The harper scowled. "What I would like to know is: what are we doing up here? Are there not better places to feel miserable and left out? It is cold as a well digger's privy parts on these battlements." He allowed his teeth to chatter for a moment, hoping to inspire pity. "Why are we up here?"
"Because it clears a man's head, a little wind and rain," Towser called, making his way back along the battlement toward his two companions. "There is no better cure for a night of drinking." The little old man winked at Simon, who guessed that Towser would have gone down long ago, but for the enjoyable sight of Sangfugol shivering in his beautiful gray velvet robe.
"Well," the harper growled, miserable as a soaked cat, "you drink like a man in his youth, Towser—or in his second childhood—thus, I suppose it is no surprise to see you prance on the walls for fun, just like a rascally boy."
"Ah, Sangfugol," Towser said with a wrinkly smile, watching another of Simon's missiles send up a gout of water from the rain-pocked pond that eddied where the commons yard had been, "you are too... Ho!" Towser pointed. "Is that not Duke Isgrimnur?

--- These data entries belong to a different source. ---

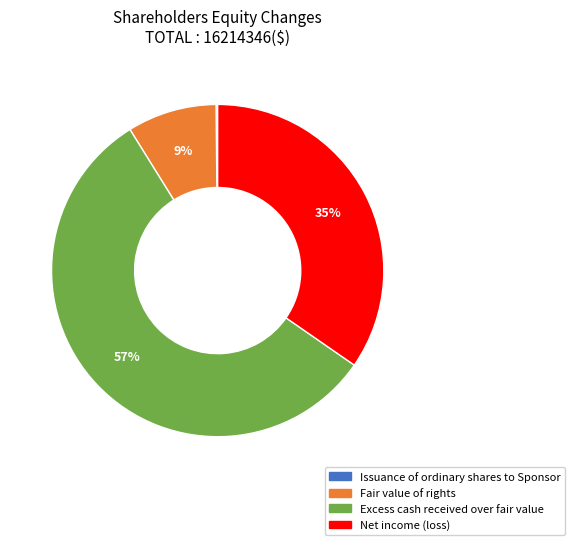

Is there any slice that represents more than half of the pie?

Yes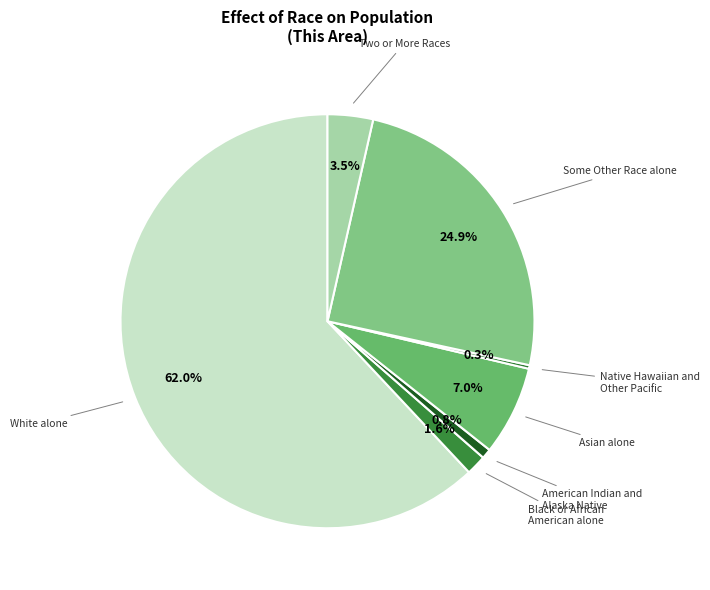

Which slice represents more than half of the pie?

White alone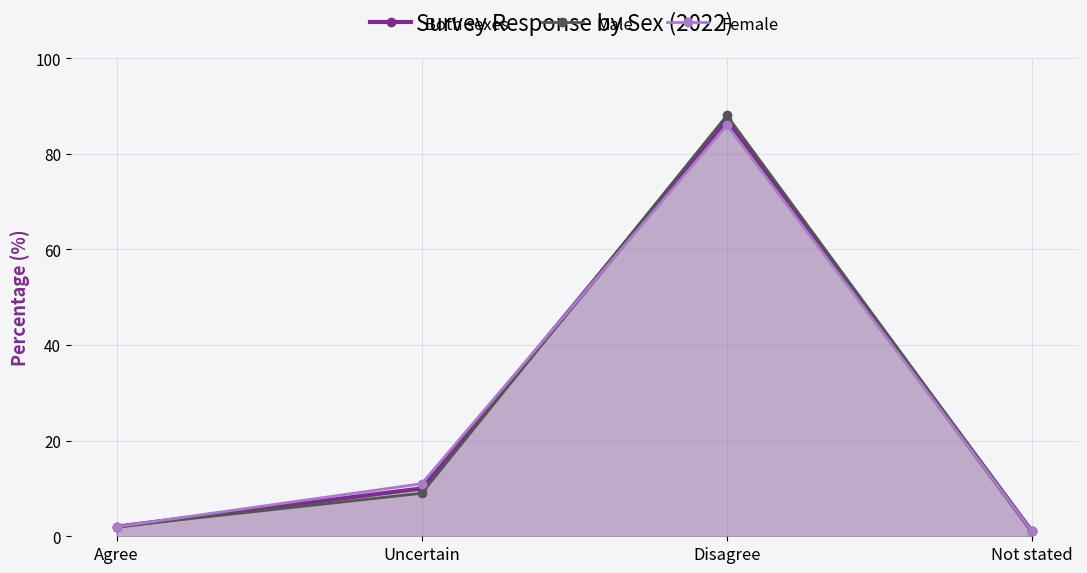

What is the difference between the maximum and minimum values in the Male series?

87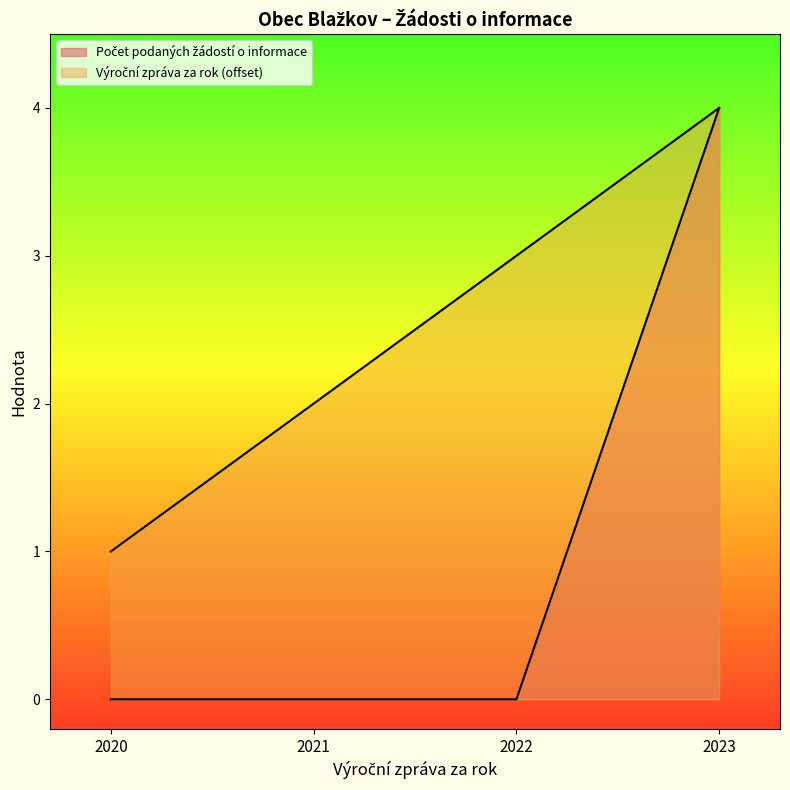

What is the lowest value of the Výroční zpráva za rok series?

1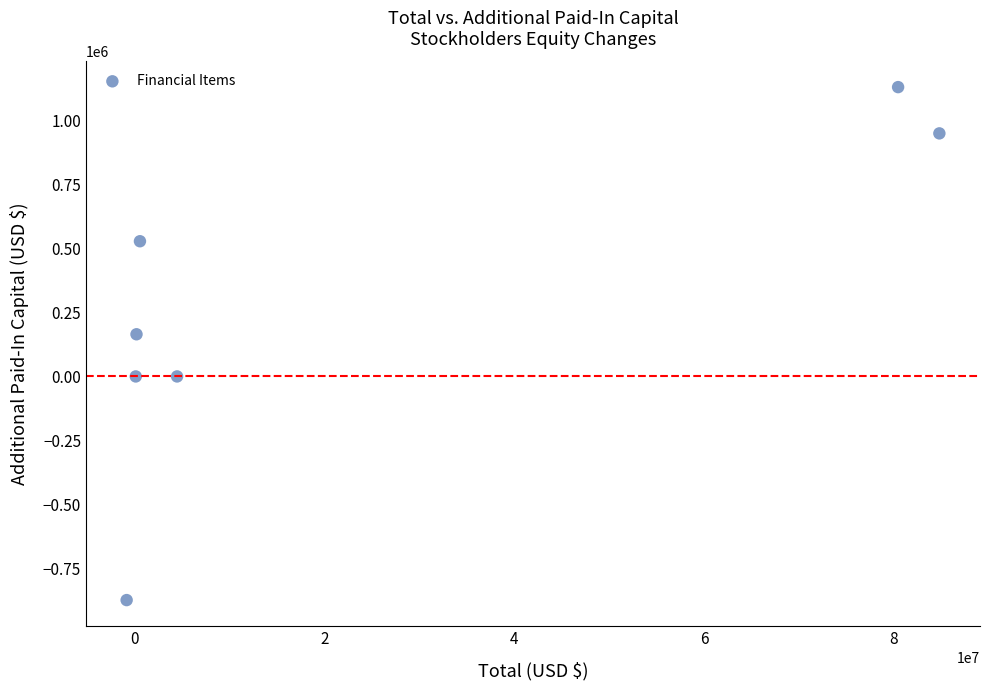

What is the range of X values (max minus min)?

85702000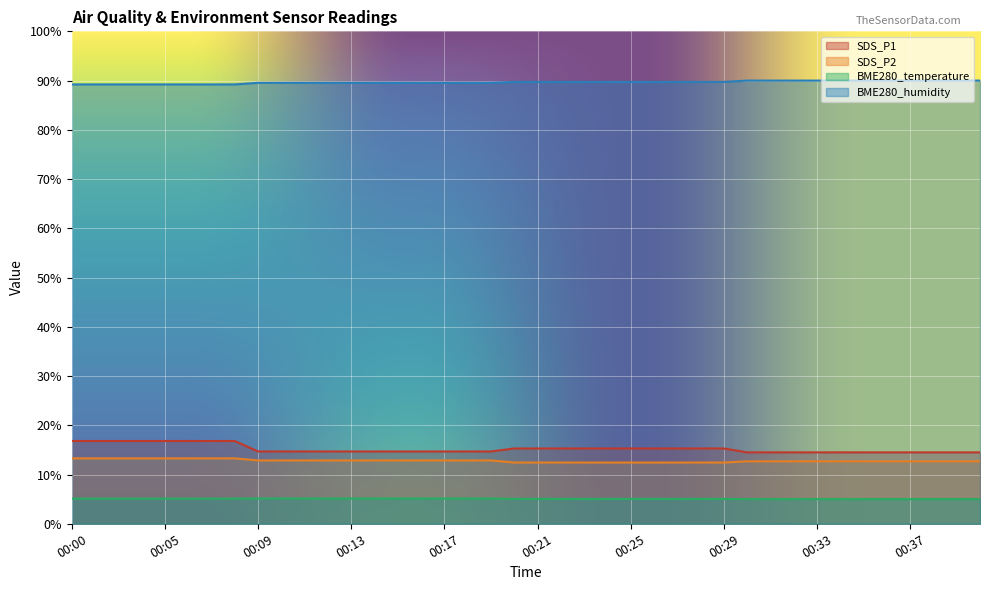

What is the average value of the SDS_P2 series?

12.8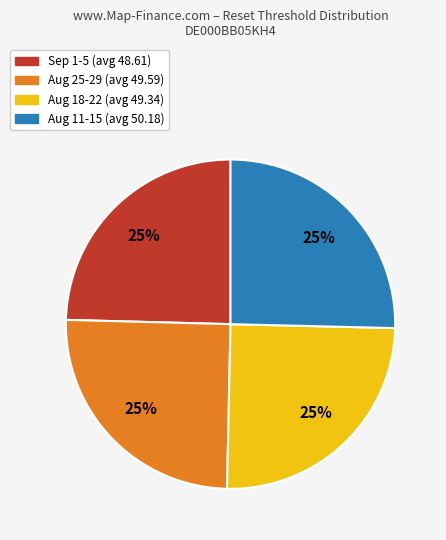

Is there any slice that represents more than half of the pie?

No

I had heard he was returned. Ho. Duke!" The jester shouted and waved at the stout figure. Isgrimnur, squinting against the slanting raindrops, looked up. "Duke Isgrimnur! It's Towser!"
"Is that who it is?" the Duke cried. "Damn me, it is, you old whoreson!"
"Come up, come up!" Towser said. "Come and tell me what is the news!"
"I shouldn't be amazed," Sangfugol said sardonically as the duke ankled across the submerged commons toward the curling staircase in the wall. "The only person beside an old madman who would come up of his free will would be a Rimmersman. It's probably even too warm for him, since it's not actually sleeting or snowing."
Isgrimnur had a tired smile and a nod for Simon and the harper, then turned and clasped the jester's veined hand and gave him a comradely smack on the shoulder. He was so much taller and bulkier than Towser that he looked like a mother bear cuffing her cub.